Dr. C.H. PH. Meijer (1919)

Gepubliceerd op 03-12-2020

Prins (Den) gesproken hebben

betekenis & definitie

vroeger ook den keizer in Z.-Ned. den goeverneur, veldwachter, reus gesproken hebben; ook wel de Prins, Keizer zijn. De beide eerste en beide laatste uitdrukkingen moeten ontstaan zijn in den bloeitijd van de rederijkerij: keizer en prins waren waardigheden bij het rederijkersgilde, en het is bekend, hoe het feestvieren, vooral bij groote wedstrijden, een grooten omvang had.

Het wil dus zeggen: bij een (lustig) feest geweest zijn, of daarvandaan komen.
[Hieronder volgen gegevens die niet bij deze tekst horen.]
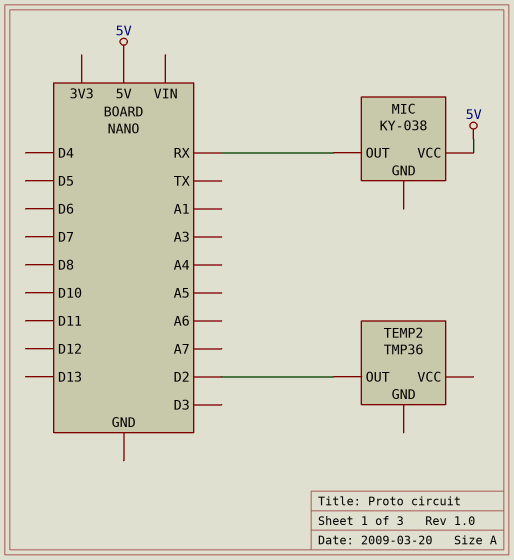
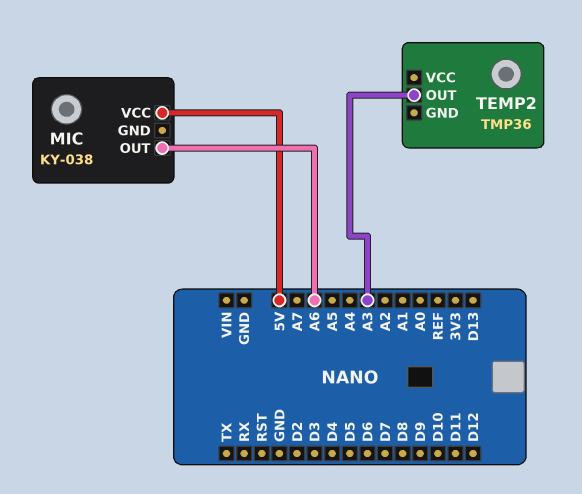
MIC pin OUT: RX -> A6
TEMP2 pin OUT: D2 -> A3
De andere uitdrukkingen zullen meer in ’t algemeen beduiden in de stad geweest zijn, in den mond van buitenlui, en den reus gesproken hebben (in Antwerpen) zien op de ommegangen, waarbij een reus (den reuzegom) een onmisbare figuur was. Zooals bij uitdrukkingen, op dronkenschap betrekking hebbend, gewoonlijk, is het thema nog zeer uitgebreid. Niet onmogelijk is het, dat deze verklaring, bij Stoell te vinden, niet geheel juist is, en men met Mr. C. Bake bij den Prins te denken heeft aan onzen stadhouder, dus: hij kijkt boven de huizen, of wat beschonken (van blijdschap omdat hij dien persoon had ontmoet), of in deze en derg. uitdrukkingen te zien een toespeling op de grootsprekende taal, dikwijls door dronkaards gebezigd.